Members of the General Synod’s Continuing Education Plan (CEP) will see refunds of their existing contributions due to changes made to comply with requirements set by the Canada Revenue Agency. The Council of General Synod (CoGS) approved the changes at its fall meeting.
The changes, effective Jan.1, 2008, include eliminating the employee contribution of $150 per year and reducing the rate of reimbursing expenses to 80 per cent of eligible expenses – with 75 per cent to come from the employee account and 5 per cent from the general assets of the CEP. The employer will continue to contribute $450 per employee per year. The change also authorizes the administrator of the CEP to pay out the existing employee contributions to all the employees as of Dec. 31, 2007.

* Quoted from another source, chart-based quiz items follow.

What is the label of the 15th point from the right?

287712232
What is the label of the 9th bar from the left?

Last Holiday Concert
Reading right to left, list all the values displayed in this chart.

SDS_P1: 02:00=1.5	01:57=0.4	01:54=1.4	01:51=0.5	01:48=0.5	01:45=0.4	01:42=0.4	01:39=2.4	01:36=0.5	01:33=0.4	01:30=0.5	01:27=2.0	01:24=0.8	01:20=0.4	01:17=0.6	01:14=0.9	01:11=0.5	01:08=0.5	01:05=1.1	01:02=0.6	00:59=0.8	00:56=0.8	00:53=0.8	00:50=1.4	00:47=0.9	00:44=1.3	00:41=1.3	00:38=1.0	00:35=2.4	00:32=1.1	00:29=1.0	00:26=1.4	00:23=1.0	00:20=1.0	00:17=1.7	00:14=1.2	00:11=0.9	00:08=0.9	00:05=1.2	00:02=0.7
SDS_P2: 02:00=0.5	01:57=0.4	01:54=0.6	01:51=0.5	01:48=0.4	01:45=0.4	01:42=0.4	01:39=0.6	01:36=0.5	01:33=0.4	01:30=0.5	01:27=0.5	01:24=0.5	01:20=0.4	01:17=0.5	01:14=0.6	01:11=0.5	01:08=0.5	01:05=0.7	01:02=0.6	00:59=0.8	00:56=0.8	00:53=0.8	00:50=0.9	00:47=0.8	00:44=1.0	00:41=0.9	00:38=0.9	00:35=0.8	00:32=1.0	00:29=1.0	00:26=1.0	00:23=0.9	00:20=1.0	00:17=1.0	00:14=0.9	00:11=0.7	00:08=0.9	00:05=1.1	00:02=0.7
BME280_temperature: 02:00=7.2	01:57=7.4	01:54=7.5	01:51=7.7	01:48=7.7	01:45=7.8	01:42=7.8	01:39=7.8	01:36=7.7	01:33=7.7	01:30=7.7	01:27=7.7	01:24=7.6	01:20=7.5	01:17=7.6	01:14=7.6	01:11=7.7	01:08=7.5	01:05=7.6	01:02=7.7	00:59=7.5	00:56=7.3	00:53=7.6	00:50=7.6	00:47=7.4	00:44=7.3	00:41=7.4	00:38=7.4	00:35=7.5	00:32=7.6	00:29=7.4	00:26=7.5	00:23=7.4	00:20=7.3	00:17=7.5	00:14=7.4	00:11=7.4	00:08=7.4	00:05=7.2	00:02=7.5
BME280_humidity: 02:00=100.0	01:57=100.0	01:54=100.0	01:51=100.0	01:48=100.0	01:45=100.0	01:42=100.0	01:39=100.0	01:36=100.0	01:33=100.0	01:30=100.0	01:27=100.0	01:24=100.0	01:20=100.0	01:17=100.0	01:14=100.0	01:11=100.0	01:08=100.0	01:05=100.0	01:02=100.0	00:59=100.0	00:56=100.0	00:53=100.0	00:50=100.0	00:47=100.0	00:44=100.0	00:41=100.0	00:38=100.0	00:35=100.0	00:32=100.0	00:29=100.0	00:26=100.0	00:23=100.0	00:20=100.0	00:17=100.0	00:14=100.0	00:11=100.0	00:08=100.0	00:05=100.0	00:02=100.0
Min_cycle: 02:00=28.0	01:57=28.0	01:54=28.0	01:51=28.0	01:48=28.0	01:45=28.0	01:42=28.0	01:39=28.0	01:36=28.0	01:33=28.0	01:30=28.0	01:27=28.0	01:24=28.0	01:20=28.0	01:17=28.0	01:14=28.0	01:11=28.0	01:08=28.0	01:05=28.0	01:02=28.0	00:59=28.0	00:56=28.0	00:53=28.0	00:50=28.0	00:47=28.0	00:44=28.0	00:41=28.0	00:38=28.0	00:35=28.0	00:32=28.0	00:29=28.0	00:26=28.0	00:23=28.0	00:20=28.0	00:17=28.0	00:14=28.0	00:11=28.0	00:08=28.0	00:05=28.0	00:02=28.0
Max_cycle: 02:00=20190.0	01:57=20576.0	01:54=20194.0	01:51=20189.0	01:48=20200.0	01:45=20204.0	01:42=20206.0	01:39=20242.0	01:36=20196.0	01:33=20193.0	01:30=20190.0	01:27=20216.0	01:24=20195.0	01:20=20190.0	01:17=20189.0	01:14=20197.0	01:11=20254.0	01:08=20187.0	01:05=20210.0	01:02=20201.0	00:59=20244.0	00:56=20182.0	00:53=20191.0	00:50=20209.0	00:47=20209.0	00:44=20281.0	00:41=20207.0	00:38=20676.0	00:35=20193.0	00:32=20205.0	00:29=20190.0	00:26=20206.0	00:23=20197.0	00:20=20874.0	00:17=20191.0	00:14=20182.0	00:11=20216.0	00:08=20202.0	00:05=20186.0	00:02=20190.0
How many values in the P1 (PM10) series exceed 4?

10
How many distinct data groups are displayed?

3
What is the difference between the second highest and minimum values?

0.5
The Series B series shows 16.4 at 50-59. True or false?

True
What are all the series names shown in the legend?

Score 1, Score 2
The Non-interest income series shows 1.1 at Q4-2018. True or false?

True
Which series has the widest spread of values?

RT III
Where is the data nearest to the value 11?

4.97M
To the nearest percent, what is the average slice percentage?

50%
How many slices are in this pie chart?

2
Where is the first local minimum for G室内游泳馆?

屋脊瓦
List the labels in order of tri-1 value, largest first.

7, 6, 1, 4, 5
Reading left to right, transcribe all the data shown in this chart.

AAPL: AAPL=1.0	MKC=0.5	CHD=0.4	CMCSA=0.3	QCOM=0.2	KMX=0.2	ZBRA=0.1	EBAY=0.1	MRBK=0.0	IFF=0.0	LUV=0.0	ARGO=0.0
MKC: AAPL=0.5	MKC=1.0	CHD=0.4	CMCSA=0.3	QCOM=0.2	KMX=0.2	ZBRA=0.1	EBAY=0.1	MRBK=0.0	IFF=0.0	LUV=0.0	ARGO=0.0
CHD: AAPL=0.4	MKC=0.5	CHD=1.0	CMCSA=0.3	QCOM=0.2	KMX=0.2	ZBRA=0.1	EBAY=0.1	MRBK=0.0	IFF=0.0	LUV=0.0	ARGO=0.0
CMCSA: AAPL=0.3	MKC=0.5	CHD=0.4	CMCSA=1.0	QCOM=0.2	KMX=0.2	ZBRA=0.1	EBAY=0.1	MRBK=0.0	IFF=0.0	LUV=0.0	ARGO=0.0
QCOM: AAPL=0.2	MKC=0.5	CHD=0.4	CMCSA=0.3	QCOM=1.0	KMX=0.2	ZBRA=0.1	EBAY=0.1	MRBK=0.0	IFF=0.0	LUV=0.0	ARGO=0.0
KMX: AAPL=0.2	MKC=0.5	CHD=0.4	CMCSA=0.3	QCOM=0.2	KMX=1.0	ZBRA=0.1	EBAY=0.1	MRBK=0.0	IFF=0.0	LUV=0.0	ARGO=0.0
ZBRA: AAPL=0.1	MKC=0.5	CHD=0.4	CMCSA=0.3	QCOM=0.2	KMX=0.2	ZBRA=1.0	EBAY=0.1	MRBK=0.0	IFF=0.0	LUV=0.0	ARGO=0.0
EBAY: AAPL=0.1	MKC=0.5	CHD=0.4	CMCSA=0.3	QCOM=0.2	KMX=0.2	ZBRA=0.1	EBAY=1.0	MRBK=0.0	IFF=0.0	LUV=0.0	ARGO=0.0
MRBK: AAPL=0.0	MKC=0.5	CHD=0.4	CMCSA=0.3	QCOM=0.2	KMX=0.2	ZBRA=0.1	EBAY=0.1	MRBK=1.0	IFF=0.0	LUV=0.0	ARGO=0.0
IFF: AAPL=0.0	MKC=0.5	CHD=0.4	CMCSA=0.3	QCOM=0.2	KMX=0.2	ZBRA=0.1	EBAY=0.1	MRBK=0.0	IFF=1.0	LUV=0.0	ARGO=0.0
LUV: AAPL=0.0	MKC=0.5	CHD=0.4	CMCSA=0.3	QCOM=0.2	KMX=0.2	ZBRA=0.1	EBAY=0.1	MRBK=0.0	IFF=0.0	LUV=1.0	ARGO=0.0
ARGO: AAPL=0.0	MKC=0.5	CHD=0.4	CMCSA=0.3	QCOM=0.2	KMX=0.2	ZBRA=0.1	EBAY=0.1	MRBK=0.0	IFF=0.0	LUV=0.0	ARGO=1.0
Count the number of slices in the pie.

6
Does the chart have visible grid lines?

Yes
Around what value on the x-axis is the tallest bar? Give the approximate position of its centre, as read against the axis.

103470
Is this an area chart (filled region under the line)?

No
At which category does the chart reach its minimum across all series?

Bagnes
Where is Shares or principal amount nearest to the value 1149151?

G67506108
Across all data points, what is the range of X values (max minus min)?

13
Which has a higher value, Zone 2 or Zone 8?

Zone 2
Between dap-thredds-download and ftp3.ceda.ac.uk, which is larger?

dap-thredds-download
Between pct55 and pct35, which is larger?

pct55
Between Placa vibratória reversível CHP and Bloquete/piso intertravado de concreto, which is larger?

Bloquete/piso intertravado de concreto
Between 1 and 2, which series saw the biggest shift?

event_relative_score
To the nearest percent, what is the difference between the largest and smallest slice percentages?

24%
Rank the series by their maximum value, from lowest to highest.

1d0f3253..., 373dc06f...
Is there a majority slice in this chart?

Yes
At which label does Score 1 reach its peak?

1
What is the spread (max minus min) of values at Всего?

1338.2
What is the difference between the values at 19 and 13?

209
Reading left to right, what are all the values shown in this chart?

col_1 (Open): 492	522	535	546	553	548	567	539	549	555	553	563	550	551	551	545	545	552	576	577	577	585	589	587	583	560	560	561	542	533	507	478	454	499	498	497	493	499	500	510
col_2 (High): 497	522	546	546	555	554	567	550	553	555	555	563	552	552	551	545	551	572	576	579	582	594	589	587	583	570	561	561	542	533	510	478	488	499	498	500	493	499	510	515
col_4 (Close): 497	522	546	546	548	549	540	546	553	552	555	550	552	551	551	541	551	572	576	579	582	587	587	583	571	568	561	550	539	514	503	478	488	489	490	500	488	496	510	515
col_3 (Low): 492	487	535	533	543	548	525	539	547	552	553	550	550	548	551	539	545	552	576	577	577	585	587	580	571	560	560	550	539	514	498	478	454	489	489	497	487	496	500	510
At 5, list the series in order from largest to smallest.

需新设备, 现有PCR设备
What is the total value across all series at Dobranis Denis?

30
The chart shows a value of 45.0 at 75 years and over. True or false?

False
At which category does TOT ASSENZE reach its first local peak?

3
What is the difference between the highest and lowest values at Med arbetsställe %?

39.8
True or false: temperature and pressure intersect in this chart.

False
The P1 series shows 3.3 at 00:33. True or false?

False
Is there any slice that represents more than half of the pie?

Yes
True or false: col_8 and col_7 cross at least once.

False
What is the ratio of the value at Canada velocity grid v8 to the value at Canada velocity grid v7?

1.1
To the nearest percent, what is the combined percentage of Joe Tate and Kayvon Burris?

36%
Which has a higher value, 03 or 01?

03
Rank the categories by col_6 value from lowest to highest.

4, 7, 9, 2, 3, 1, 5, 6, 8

The changes mean that if an employee chooses to use the CEP, for instance, by taking a training course, funding will come from two sources. “First, a larger portion would come from the CEP fund, replicating the previous employer contributions. Secondly, a smaller portion would come directly from the employee, replicating the previous employee contributions, to cover the balance,” said Judy Robinson, executive director of the Pension Office Corporation, in a letter sent to bishops, diocesan administrators and participating employers. The revenue agency, added Ms. Robinson, recognized that the church would still want employees to make some financial contribution to their continuing education, but it suggested that they could do so at the time the course is chosen.
The changes will allow the fund’s income to accumulate tax-free in a controlled entity, said Ms. Robinson.
Since 2001, General Synod’s legal counsel has been seeking clarification with the revenue agency on the tax status of the CEP. In January 2007, the CRA said it was unable to rule on the matter and sought the opinion of the federal government’s justice department. The changes are the result of the advice of the justice department.